O dilema não tem nada a ver com a necessidade de
punir o motorista embriagado. Tem a ver com os métodos adequados para a criação
das leis numa democracia adulta. Leis precisam obedecer a exigências teóricas e
formais que suplantam a ânsia persecutória de autoridades e cidadãos. Precisam
atingir a famosa racionalidade kantiana que leva à obediência voluntária das
regras. A demagogia legislativa fabrica letras mortas, desmoralização
institucional e, no limite inevitável, a impunidade dos malfeitores.
O atual esforço do Senado para salvar a Lei Seca
repete o que ocorreu com a criminalização dos fumantes e o que cedo ou tarde sucederá
com o veto à cerveja nos estádios: a canetada populista cria uma aberração
legal que, ao primeiro questionamento sério, os nobres parlamentares
descabelam-se para remendar. Mas, em vez de buscar as adequações constitucionais
e os recursos humanos e financeiros necessários à sua aplicação, rabiscam uns artifícios
retóricos disfarçando a inviabilidade original da regra.

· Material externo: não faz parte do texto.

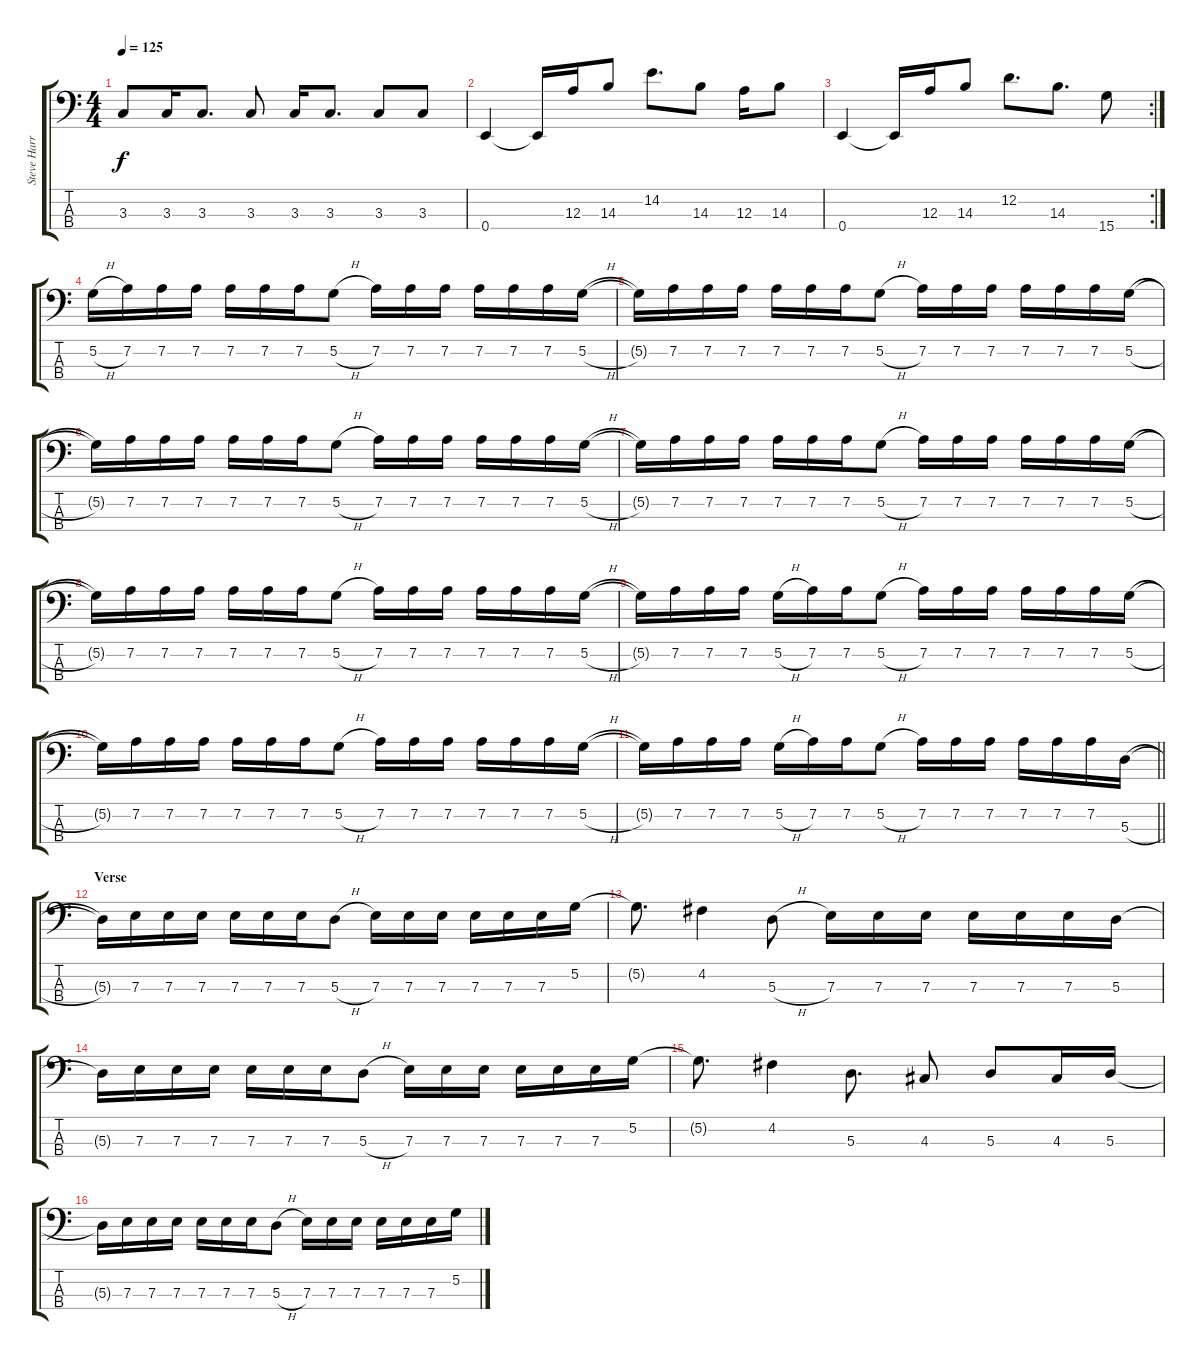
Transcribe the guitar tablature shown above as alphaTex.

\track ("Steve Harris" "Steve Harr") {instrument electricbassfinger}
\staff {score tabs}
\tuning (G2 D2 A1 E1) {hide}
\ts (4 4)
\tempo 125
\clef f4
\ks c
3.3.8{dy f} 3.3.16 3.3.8{d} 3.3.8 3.3.16 3.3.8{d} 3.3.8 3.3.8 |
0.4.4 0.4{t}.16 12.3.16 14.3.8 14.2.8{d} 14.3.8 12.3.16 14.3.8 |
\rc 2
0.4.4 0.4{t}.16 12.3.16 14.3.8 12.2.8{d} 14.3.8{d} 15.4.8 |
5.2{h}.16 7.2.16 7.2.16 7.2.16 7.2.16 7.2.16 7.2.16 5.2{h}.8 7.2.16 7.2.16 7.2.16 7.2.16 7.2.16 7.2.16 5.2{h}.16 |
5.2{t}.16 7.2.16 7.2.16 7.2.16 7.2.16 7.2.16 7.2.16 5.2{h}.8 7.2.16 7.2.16 7.2.16 7.2.16 7.2.16 7.2.16 5.2{h}.16 |
5.2{t}.16 7.2.16 7.2.16 7.2.16 7.2.16 7.2.16 7.2.16 5.2{h}.8 7.2.16 7.2.16 7.2.16 7.2.16 7.2.16 7.2.16 5.2{h}.16 |
5.2{t}.16 7.2.16 7.2.16 7.2.16 7.2.16 7.2.16 7.2.16 5.2{h}.8 7.2.16 7.2.16 7.2.16 7.2.16 7.2.16 7.2.16 5.2{h}.16 |
5.2{t}.16 7.2.16 7.2.16 7.2.16 7.2.16 7.2.16 7.2.16 5.2{h}.8 7.2.16 7.2.16 7.2.16 7.2.16 7.2.16 7.2.16 5.2{h}.16 |
5.2{t}.16 7.2.16 7.2.16 7.2.16 5.2{h}.16 7.2.16 7.2.16 5.2{h}.8 7.2.16 7.2.16 7.2.16 7.2.16 7.2.16 7.2.16 5.2{h}.16 |
5.2{t}.16 7.2.16 7.2.16 7.2.16 7.2.16 7.2.16 7.2.16 5.2{h}.8 7.2.16 7.2.16 7.2.16 7.2.16 7.2.16 7.2.16 5.2{h}.16 |
\barLineRight lightlight
5.2{t}.16 7.2.16 7.2.16 7.2.16 5.2{h}.16 7.2.16 7.2.16 5.2{h}.8 7.2.16 7.2.16 7.2.16 7.2.16 7.2.16 7.2.16 5.3{h}.16 |
\section ("" "Verse")
5.3{t}.16 7.3.16 7.3.16 7.3.16 7.3.16 7.3.16 7.3.16 5.3{h}.8 7.3.16 7.3.16 7.3.16 7.3.16 7.3.16 7.3.16 5.2.16 |
5.2{t}.8{d} 4.2.4 5.3{h}.8 7.3.16 7.3.16 7.3.16 7.3.16 7.3.16 7.3.16 5.3.16 |
5.3{t}.16 7.3.16 7.3.16 7.3.16 7.3.16 7.3.16 7.3.16 5.3{h}.8 7.3.16 7.3.16 7.3.16 7.3.16 7.3.16 7.3.16 5.2.16 |
5.2{t}.8{d} 4.2.4 5.3.8{d} 4.3.8 5.3.8 4.3.16 5.3.16 |
5.3{t}.16 7.3.16 7.3.16 7.3.16 7.3.16 7.3.16 7.3.16 5.3{h}.8 7.3.16 7.3.16 7.3.16 7.3.16 7.3.16 7.3.16 5.2.16
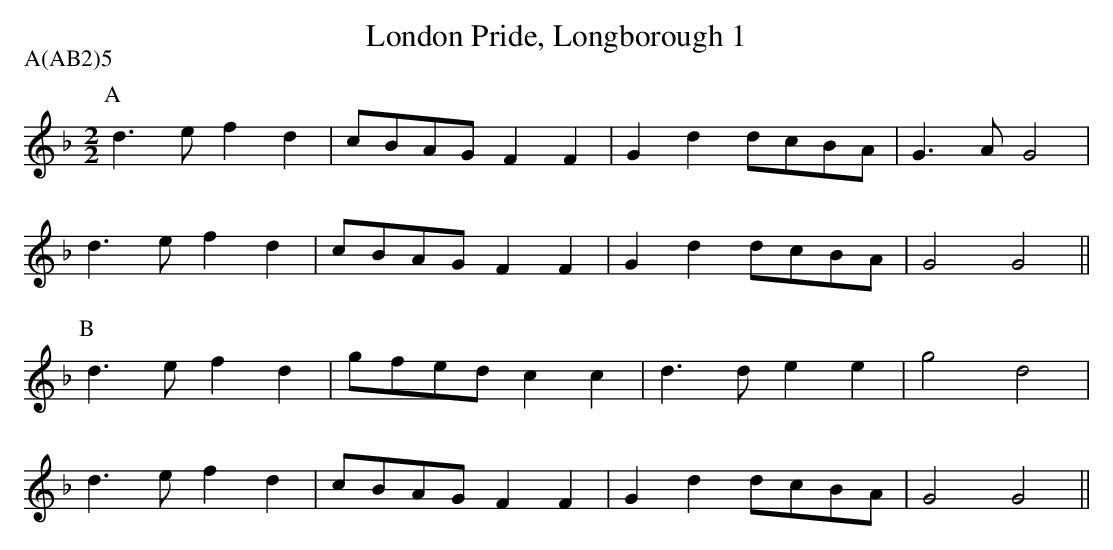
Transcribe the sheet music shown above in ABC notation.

X:1
T:London Pride, Longborough 1
M:2/2
L:1/8
P:A(AB2)5
K:GDor
P:A
d3e f2d2|cBAG F2F2|G2d2 dcBA|G3A G4|
d3e f2d2|cBAG F2F2|G2d2 dcBA|G4  G4||
P:B
d3e f2d2|gfed c2c2|d3d  e2e2|g4  d4|
d3e f2d2|cBAG F2F2|G2d2 dcBA|G4  G4||
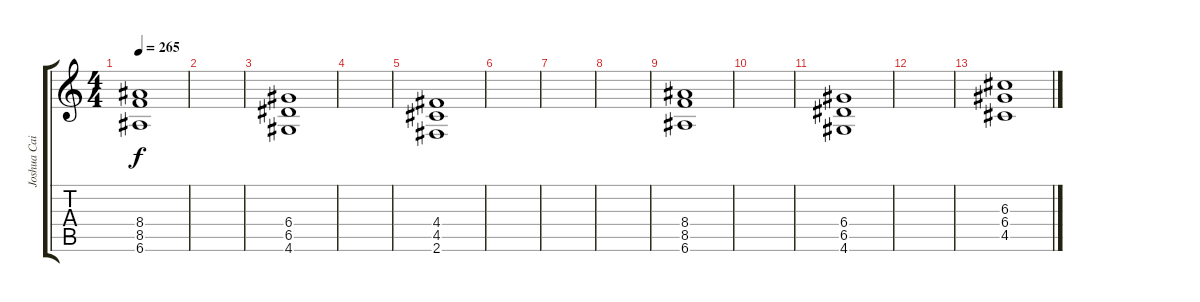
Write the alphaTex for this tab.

\track ("Joshua Cain Distortion" "Joshua Cai") {instrument overdrivenguitar}
\staff {score tabs}
\tuning (E4 B3 G3 D3 A2 E2) {hide}
\ts (4 4)
\tempo 265
\clef g2
\ks c
(8.4 8.5 6.6).1{dy f} |
|
(6.4 6.5 4.6).1 |
|
(4.4 4.5 2.6).1 |
|
|
|
(8.4 8.5 6.6).1 |
|
(6.4 6.5 4.6).1 |
|
(6.3 6.4 4.5).1
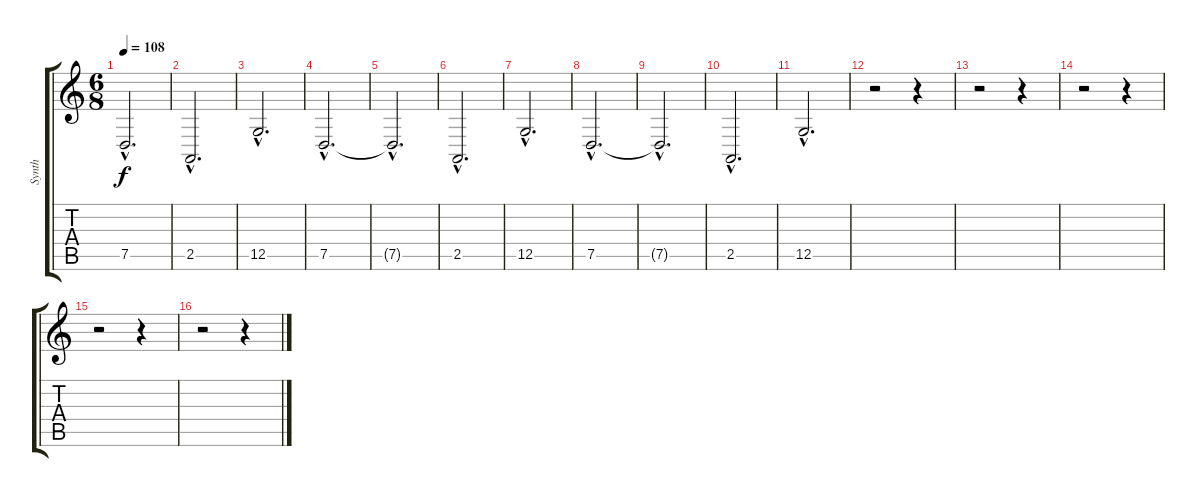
\track ("Synth" "Synth") {instrument choiraahs}
\staff {score tabs}
\tuning (D4 A3 F3 C3 G2 D2) {hide}
\ts (6 8)
\tempo 108
\clef g2
\ks c
7.5{hac t}.2{d dy f} |
2.5{hac}.2{d} |
12.5{hac}.2{d} |
7.5{hac}.2{d} |
7.5{hac t}.2{d} |
2.5{hac}.2{d} |
12.5{hac}.2{d} |
7.5{hac}.2{d} |
7.5{hac t}.2{d} |
2.5{hac}.2{d} |
12.5{hac}.2{d} |
\section ("" "")
r.2 r.4 |
r.2 r.4 |
r.2 r.4 |
r.2 r.4 |
r.2 r.4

O pior é que a nova legislação deve enfraquecer
ainda mais sua própria idéia original. As autoridades precisariam de bilhões de
bafômetros e bilhões de kits de extração de sangue e bilhões de insumos destinados
a exames químicos em todos os recantos do país. Na falta de equipamentos, o
cidadão sequer precisará negar-se a produzir provas contra si mesmo, pois não
existirão meios de estabelecê-las, e as evidências subjetivas continuarão
inválidas para fins jurídicos.
Sem recursos técnicos, ninguém consegue determinar
se uma pessoa consumiu dois copos de cerveja trinta minutos antes. O Judiciário
ficará restrito a punir apenas os motoristas escandalosamente embriagados,
cujas condutas puderem ser evidenciadas, por exemplo, através de uma câmera de
celular. Nada mais distante da tão comemorada “tolerância zero”.